• **DATA FOR THE TASK**
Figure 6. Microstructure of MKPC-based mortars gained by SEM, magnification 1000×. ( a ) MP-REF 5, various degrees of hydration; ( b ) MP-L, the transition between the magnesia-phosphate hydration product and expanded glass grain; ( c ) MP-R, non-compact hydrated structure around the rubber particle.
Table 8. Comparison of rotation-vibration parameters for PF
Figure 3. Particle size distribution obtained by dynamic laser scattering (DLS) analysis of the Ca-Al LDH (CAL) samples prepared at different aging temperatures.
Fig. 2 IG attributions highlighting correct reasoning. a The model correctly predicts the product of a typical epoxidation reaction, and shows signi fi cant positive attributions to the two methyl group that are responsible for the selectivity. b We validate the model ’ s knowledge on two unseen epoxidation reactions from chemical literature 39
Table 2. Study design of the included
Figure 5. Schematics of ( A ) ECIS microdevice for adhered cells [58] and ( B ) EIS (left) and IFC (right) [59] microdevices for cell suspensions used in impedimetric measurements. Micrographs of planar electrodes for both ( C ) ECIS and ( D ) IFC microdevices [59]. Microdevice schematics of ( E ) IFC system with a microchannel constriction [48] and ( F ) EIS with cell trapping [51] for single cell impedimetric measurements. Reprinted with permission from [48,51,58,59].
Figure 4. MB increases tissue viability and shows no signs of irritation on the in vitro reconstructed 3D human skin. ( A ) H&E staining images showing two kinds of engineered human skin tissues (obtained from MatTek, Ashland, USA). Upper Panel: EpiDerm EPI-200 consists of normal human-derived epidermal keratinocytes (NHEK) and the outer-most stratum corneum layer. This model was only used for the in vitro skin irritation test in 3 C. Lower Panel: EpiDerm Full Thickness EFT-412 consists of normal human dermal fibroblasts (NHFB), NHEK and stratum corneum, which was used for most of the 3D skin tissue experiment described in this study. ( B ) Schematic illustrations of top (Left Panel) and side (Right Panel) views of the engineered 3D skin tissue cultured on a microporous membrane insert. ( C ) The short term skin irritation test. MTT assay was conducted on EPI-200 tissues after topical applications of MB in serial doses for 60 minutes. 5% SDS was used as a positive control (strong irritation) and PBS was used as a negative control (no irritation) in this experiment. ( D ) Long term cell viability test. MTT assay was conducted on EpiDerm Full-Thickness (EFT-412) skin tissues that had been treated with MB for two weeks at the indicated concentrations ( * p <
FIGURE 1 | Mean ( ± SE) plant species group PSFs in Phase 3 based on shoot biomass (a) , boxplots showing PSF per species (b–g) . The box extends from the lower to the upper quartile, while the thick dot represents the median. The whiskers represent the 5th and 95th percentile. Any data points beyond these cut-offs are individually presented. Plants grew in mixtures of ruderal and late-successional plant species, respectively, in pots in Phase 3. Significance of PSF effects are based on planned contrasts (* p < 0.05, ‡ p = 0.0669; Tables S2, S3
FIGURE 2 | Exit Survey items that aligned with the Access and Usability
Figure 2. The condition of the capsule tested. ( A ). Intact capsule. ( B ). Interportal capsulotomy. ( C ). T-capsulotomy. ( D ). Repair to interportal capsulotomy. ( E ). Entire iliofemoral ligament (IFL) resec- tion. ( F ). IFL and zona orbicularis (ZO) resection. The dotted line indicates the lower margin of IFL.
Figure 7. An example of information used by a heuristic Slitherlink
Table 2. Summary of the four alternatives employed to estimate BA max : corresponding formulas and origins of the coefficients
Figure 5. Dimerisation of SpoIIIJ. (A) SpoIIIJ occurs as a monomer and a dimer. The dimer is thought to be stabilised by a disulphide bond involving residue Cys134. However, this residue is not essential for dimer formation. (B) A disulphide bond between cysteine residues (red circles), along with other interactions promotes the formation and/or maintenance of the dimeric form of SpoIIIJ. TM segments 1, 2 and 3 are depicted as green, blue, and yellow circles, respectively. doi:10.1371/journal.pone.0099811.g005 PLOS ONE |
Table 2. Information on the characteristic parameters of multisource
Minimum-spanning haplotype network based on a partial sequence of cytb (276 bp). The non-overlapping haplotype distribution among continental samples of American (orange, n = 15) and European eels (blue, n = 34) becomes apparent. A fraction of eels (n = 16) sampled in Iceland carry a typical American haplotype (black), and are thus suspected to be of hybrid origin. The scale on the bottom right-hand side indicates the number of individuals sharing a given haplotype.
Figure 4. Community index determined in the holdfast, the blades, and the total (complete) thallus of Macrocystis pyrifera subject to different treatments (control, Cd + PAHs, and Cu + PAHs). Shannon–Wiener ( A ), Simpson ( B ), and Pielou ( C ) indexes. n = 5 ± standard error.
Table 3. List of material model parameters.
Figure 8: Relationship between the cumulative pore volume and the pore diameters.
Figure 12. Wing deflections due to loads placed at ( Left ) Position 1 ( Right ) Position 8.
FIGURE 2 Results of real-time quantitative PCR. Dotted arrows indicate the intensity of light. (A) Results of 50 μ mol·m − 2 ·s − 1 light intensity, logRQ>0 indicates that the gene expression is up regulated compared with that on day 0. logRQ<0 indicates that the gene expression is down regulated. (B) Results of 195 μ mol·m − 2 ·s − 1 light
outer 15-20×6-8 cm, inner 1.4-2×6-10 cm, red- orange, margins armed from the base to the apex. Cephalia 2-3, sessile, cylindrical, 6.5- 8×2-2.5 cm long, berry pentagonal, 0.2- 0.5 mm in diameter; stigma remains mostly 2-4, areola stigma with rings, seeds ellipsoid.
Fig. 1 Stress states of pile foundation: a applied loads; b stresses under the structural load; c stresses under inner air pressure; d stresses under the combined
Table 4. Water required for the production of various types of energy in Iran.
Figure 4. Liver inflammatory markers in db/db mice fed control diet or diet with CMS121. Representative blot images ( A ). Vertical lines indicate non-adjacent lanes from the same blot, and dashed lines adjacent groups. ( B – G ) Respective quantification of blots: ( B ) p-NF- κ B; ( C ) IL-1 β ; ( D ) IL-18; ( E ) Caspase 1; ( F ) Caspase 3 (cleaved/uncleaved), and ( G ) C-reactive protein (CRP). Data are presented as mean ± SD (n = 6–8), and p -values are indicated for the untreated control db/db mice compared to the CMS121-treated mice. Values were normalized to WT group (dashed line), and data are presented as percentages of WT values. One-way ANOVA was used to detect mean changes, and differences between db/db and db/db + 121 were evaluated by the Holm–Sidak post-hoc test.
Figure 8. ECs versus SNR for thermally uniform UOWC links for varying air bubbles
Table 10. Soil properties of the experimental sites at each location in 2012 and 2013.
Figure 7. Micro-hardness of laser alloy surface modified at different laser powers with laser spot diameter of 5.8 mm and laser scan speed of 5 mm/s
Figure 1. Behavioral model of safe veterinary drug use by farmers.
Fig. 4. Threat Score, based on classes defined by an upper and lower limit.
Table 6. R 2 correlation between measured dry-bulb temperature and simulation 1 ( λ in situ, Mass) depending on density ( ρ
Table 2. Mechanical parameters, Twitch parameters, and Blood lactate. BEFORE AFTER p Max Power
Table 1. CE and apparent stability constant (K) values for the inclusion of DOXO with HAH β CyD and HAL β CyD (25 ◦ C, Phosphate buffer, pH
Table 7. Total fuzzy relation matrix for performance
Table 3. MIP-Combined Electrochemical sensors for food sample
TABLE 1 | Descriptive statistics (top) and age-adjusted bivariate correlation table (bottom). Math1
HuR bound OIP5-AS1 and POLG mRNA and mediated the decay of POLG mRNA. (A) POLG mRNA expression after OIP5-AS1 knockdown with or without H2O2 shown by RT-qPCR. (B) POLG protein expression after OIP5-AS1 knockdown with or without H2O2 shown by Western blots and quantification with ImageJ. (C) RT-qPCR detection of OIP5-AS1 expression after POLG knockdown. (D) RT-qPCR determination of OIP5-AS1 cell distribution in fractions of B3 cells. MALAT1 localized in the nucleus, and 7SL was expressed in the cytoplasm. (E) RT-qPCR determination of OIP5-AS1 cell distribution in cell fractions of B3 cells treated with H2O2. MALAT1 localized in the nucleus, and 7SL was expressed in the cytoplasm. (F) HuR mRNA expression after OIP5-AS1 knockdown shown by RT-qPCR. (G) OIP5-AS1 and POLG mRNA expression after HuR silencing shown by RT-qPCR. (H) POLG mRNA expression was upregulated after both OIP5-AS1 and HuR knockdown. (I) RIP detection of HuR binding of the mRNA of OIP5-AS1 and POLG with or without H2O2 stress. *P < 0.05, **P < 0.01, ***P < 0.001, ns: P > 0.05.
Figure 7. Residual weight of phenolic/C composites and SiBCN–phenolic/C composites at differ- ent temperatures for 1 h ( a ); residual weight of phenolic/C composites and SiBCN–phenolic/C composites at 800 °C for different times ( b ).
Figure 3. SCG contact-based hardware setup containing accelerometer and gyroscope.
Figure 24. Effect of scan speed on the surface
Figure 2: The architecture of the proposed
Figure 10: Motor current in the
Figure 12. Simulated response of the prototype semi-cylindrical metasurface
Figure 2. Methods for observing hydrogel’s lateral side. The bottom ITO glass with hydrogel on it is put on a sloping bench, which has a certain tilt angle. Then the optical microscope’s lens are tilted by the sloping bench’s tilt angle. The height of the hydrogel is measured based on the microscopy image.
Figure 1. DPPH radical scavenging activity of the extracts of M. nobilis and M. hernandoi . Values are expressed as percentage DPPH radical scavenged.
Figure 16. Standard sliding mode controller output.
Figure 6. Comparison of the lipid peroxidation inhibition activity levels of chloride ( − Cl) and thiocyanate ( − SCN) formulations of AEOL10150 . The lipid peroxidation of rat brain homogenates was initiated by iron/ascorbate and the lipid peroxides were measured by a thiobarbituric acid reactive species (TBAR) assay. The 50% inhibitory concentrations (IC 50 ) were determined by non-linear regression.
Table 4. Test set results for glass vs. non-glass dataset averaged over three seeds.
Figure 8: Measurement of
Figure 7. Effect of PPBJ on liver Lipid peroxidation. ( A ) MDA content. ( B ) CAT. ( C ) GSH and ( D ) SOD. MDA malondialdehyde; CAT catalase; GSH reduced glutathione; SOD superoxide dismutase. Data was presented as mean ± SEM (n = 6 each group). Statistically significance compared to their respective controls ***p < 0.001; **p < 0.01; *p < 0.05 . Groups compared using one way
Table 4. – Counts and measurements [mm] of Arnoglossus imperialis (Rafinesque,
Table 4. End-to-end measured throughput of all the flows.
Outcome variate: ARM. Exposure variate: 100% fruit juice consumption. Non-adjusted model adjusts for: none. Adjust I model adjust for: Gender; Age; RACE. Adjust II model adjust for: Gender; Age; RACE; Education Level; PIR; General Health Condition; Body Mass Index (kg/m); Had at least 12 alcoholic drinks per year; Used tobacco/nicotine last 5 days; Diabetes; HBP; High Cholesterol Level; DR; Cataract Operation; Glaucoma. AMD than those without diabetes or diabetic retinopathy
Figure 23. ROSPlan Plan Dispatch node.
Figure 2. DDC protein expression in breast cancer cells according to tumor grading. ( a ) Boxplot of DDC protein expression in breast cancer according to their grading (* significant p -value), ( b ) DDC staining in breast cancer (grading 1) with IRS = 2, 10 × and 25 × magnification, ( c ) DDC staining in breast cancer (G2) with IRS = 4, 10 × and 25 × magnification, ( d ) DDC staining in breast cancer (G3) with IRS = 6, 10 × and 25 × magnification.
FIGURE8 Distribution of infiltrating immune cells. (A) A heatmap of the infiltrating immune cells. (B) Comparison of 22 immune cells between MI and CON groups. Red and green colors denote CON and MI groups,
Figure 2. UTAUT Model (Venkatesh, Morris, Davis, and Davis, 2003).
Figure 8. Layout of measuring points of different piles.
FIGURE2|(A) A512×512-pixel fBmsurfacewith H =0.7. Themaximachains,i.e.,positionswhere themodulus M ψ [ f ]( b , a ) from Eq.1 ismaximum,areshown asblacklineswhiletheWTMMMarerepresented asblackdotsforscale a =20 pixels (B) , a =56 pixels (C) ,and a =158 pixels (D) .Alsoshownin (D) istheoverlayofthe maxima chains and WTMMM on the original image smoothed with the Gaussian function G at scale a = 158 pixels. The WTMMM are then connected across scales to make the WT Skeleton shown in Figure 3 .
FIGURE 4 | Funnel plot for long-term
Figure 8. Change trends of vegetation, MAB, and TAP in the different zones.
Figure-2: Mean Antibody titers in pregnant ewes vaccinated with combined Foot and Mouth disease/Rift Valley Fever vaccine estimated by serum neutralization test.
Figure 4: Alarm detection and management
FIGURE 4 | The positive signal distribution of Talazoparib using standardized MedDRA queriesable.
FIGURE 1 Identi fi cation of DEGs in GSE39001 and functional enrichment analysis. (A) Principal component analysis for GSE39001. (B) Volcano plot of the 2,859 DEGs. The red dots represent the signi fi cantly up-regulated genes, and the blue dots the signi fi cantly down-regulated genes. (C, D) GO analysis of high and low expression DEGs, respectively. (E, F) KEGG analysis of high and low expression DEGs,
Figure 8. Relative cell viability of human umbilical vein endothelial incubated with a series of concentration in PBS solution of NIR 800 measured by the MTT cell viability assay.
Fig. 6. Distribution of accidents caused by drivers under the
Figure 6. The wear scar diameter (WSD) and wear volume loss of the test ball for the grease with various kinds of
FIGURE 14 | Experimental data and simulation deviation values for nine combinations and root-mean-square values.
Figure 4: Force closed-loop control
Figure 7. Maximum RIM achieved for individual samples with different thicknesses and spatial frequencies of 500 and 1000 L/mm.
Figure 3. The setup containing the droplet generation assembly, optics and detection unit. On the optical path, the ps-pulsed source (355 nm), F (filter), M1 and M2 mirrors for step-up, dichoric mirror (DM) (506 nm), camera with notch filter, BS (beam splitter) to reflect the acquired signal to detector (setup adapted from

• **EXERCISE PROMPT**
Every line in the data that holds the string "volume" should be returned.

• **EXERCISE OUTPUT**
Figure 8: Relationship between the cumulative pore volume and the pore diameters.
Figure 6. The wear scar diameter (WSD) and wear volume loss of the test ball for the grease with various kinds of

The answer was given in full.